Dagboeken van Jan van Kleef
Jan van Kleef (Schenkeldijk 64, ‘s-Gravendeel) schreef in de periode van 10 mei 1940 tot 2 september 1945 in negen schoolschriften met potlood nauwgezet over de gebeurtenissen.
Hij begint zijn dagboek met de volgende tekst:
“Het was in den morgen van den 10e Mei ’s morgens kwart voor vier, dat ik wakker werd door het geronk van vliegtuigen. Ik ging vlug uit bed om te kijken, want het was oorlog tusschen Duitsland en Engeland en Frankrijk.

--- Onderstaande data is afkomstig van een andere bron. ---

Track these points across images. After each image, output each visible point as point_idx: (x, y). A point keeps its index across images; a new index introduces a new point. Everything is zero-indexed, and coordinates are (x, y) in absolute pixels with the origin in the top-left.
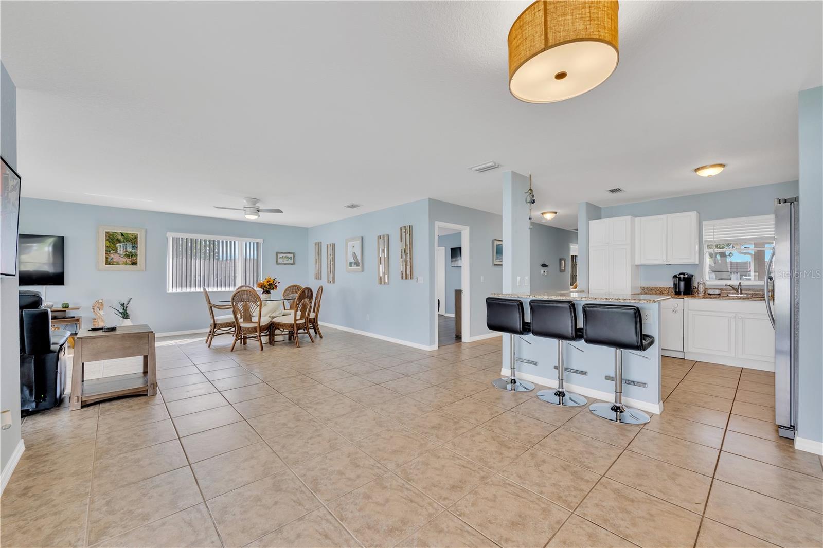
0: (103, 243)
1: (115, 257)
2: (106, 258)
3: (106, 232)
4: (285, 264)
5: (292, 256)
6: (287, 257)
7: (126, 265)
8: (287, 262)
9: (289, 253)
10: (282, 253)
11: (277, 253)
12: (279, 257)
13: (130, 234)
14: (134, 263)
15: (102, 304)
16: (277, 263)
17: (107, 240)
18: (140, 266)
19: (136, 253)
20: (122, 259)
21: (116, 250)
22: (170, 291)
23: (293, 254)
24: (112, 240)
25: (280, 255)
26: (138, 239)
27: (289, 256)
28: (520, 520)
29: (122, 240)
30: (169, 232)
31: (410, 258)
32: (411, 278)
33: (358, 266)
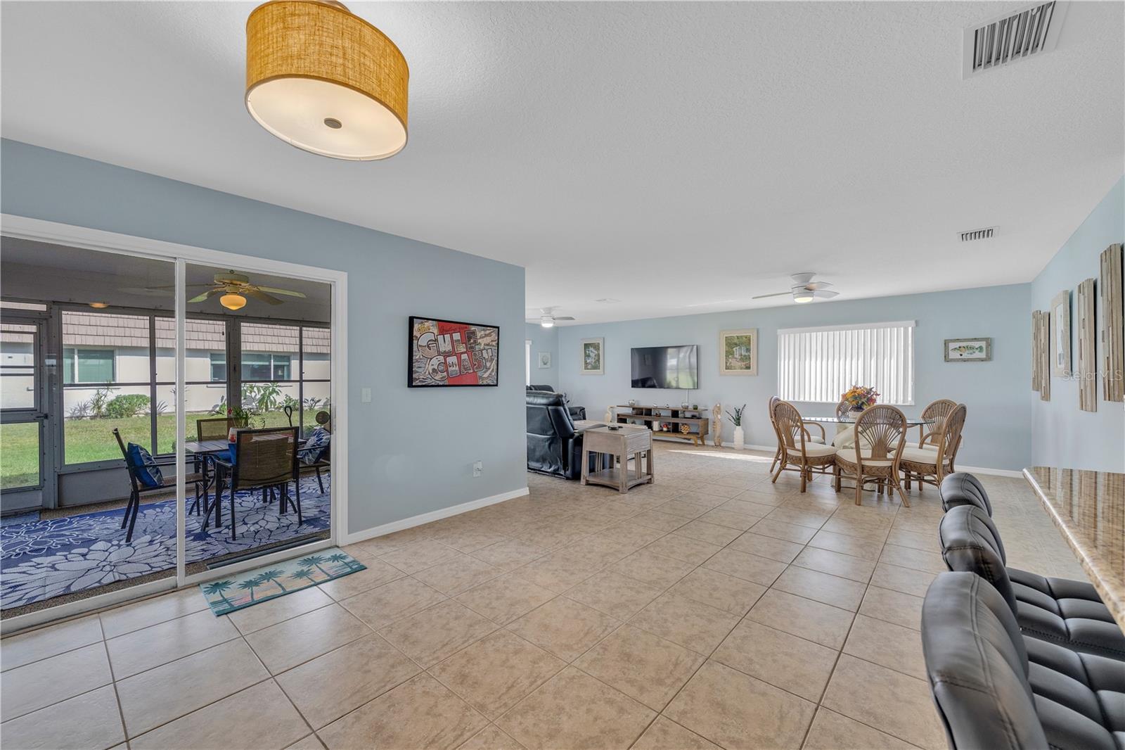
0: (724, 348)
1: (733, 362)
2: (726, 363)
3: (726, 337)
4: (965, 360)
5: (983, 344)
6: (972, 348)
7: (742, 369)
8: (970, 356)
9: (976, 339)
10: (958, 341)
11: (946, 343)
12: (950, 349)
13: (744, 336)
14: (748, 368)
15: (719, 408)
16: (947, 359)
17: (726, 345)
18: (753, 370)
19: (749, 356)
20: (738, 363)
21: (732, 354)
23: (986, 340)
24: (731, 344)
25: (952, 345)
26: (751, 340)
27: (977, 344)
28: (384, 736)
29: (738, 343)
30: (780, 328)
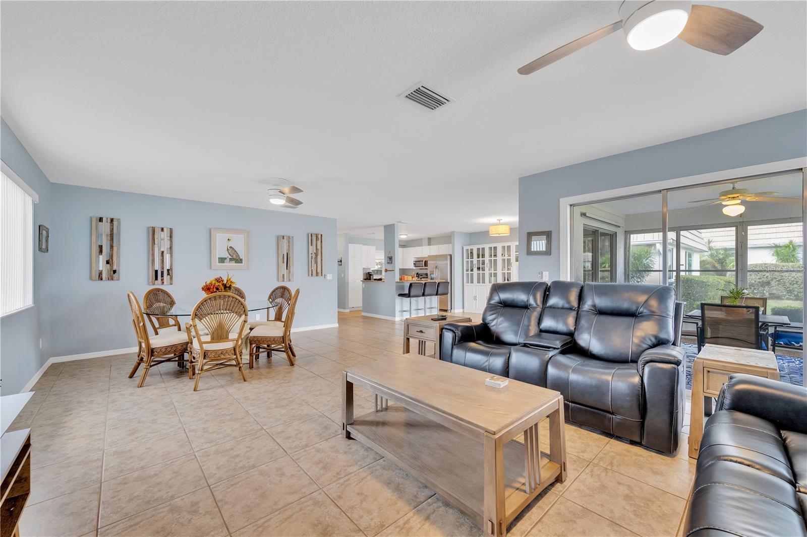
31: (322, 260)
32: (322, 275)
33: (238, 263)
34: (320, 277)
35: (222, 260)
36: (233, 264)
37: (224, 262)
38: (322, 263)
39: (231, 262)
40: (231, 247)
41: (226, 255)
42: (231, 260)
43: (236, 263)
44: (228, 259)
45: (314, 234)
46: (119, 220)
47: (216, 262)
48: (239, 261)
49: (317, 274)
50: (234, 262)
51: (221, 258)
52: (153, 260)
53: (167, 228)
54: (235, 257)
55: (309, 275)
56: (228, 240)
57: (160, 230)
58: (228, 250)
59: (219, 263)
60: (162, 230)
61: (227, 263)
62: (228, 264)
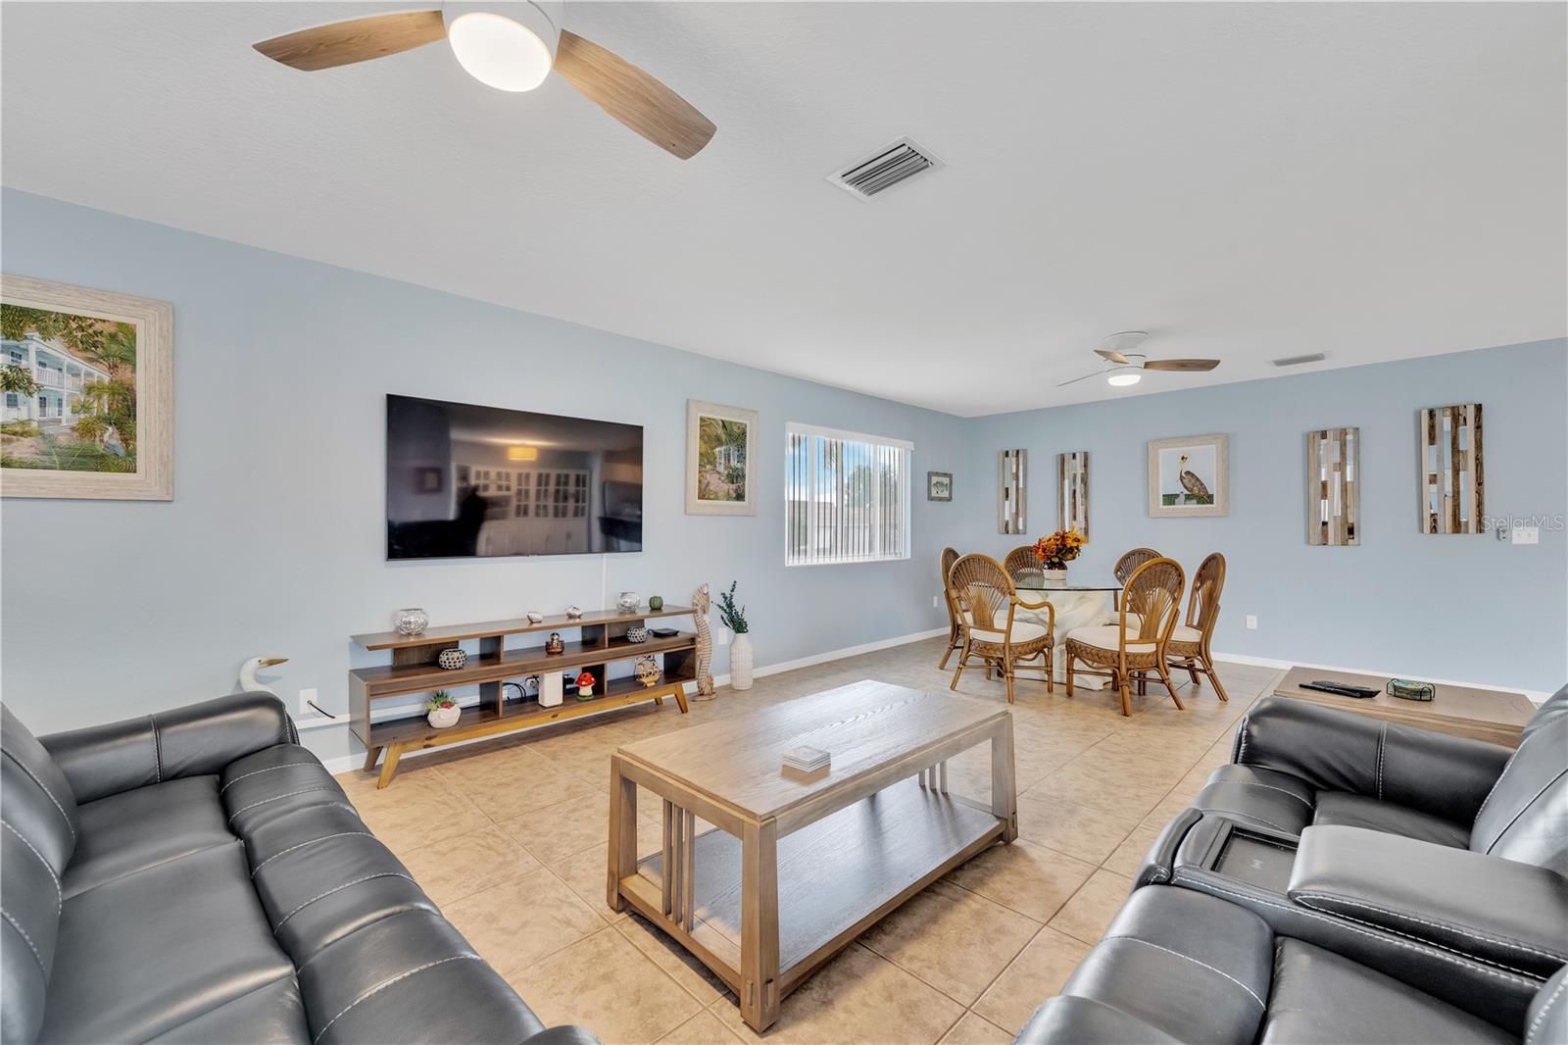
0: (696, 446)
1: (713, 481)
2: (700, 482)
3: (702, 419)
4: (940, 499)
5: (946, 480)
6: (943, 485)
7: (728, 500)
8: (942, 495)
9: (945, 474)
10: (937, 474)
11: (930, 475)
12: (932, 484)
13: (736, 423)
14: (740, 497)
16: (930, 498)
17: (701, 438)
18: (750, 503)
19: (743, 470)
20: (722, 484)
21: (714, 462)
22: (790, 564)
23: (950, 476)
24: (710, 439)
25: (935, 479)
26: (748, 436)
29: (724, 437)
30: (788, 421)
31: (1480, 484)
32: (1480, 529)
33: (1203, 503)
34: (1470, 538)
35: (1170, 499)
36: (1193, 506)
37: (1174, 504)
38: (1479, 493)
39: (1188, 502)
40: (1188, 473)
41: (1178, 488)
42: (1188, 498)
43: (1198, 503)
44: (1182, 497)
45: (1443, 409)
46: (1025, 451)
47: (1158, 504)
48: (1206, 498)
49: (1457, 526)
50: (1195, 501)
51: (1168, 495)
52: (1063, 505)
53: (1080, 453)
54: (1196, 491)
55: (1422, 530)
56: (1183, 458)
57: (1071, 456)
58: (1182, 478)
59: (1164, 504)
60: (1074, 456)
61: (1180, 504)
62: (1185, 506)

Toen ik dan op den dijk stond te kijken, hoorde ik ze wel, maar zag niks. Een kwartiertje later zal ik ze, zeven waren er heel hoog aan het draaien boven ons en er kwamen er hoe langer hoe meer bij. Op ’t laatst waren ze niet te tellen, honderden vlogen er in ’t rond. Daar opeens gooit er één een bom uit, gericht op Willemsdorp, waarvan de boel bij ons stond te schudden. In den Achterdijk werden nog ruiten ingedrukt door de luchtdruk. Direct daarop nog een, en toen kwamen er heel grote vliegtuigen met drie motoren, en die lieten vanaf de bruggen tot Dubbeldam valschermjagers vallen, die onze soldaten als het ware overrompelden.
Wij zeiden: nu zitten we ook in den oorlog betrokken, wat ook het geval was. De radio kondigde om 5 uur aan dat Duitsland Nederland binnengevallen was. Om 5 uur ging ik met mijn gezin naar A. Molendijk. Daar stonden drie grote schuilkelders in den boomgaard van de militairen. Daar hebben wij tot half acht ingezeten en toen waren de vliegtuigen weer vertrokken.”